BBC Sport. 2022. “Prime Minister Boris Johnson says Transgender Women Should Not Compete in Women’s Sport.” BBC, April 6.

Carlisle, Madeleine. 2021. “Anti-Trans Violence and Rhetoric Reached Record Highs Across America in 2021.” TIME, December 30.

Ferreyra-Carroll, Lilith. 2021. “A State of Collapse: Trans Healthcare in Ireland is a National Emergency.” GCN, October 21.

Gallagher, Sophie, and Josh Parry. 2022. “Conversion Therapy: Ban to Go Ahead but Not Cover Trans People.” BBC, April 1.

Haug, Oliver C. 2021. “Halfway through the Year, 2021 is Already the Worst Year Ever for Anti Transgender Legislation.” Ms., July 16.

Hayes, Andy. 2022. “JK Rowling Cited by Vladimir Putin as he Accuses the West of ‘Trying to Cancel’ Russia.” Sky News, March 25.

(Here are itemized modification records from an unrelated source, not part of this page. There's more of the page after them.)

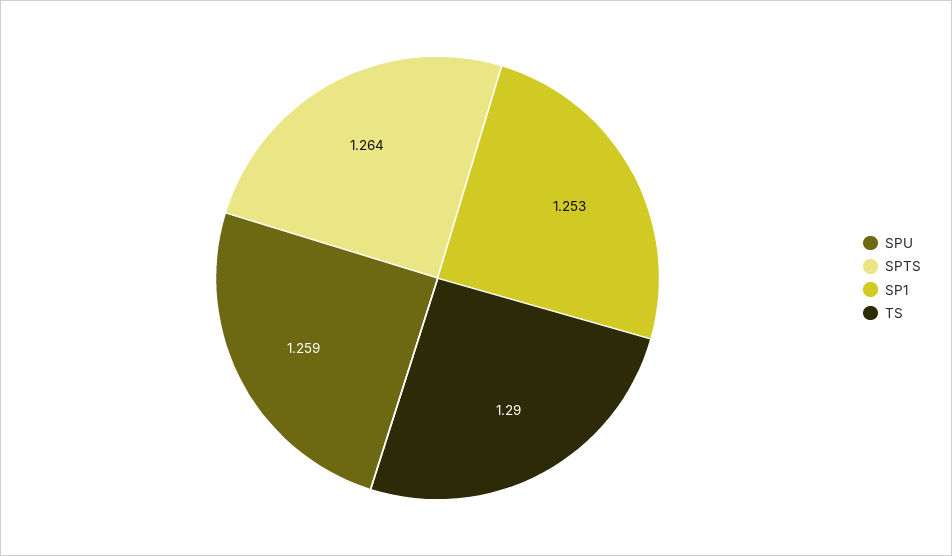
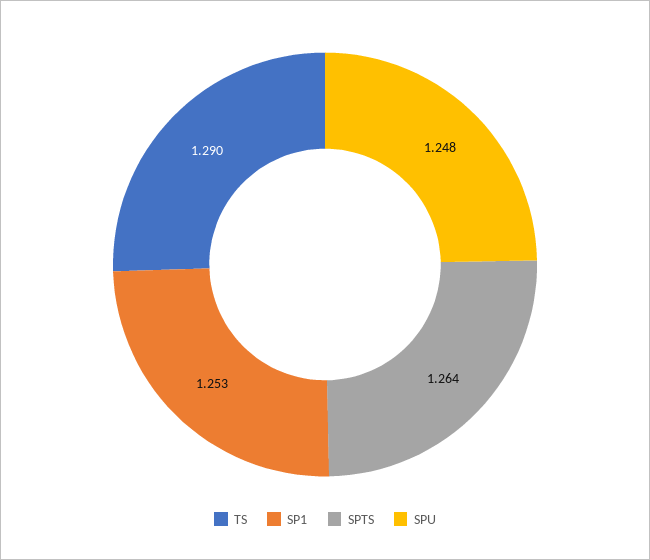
  {
-   "SPU": 1.259,
+   "SPU": 1.248,
    "SPTS": 1.264,
    "SP1": 1.253,
    "TS": 1.29
  }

ILGA-Europe. 2021. “Annual Review of the Human Rights Situation of Lesbian, Gay, Bisexual, Trans and Intersex People in Europe and Central Asia.” Rainbow Europe.

Ingle, Sean. 2021. “New Guidelines for Transgender Participation Unveiled by UK Sports Councils.” The Guardian, September 29.

Ingle, Sean. 2022. “British Cycling U-turn Freezes Trans Women Out of Elite Female Events.” The Guardian, April 8.

Malatino, Hil. 2020. Trans Care. Minneapolis: University of Minnesota Press.

Namaste, Viviane. 2000. Invisible Lives: The Erasure of Transsexual and Transgendered People. Chicago: University of Chicago Press.

Trans Writers Union. n.d. “#BoycottIT.” Accessed April 29, 2022.

Availability outside the UK

This book is available in the USA under the title The Transgender Issue: Trans Justice is Justice for All from Verso, New York, NY, 2022. ISBN 978-1-8397-6839-2 (paperback), pp. 320. $19.95.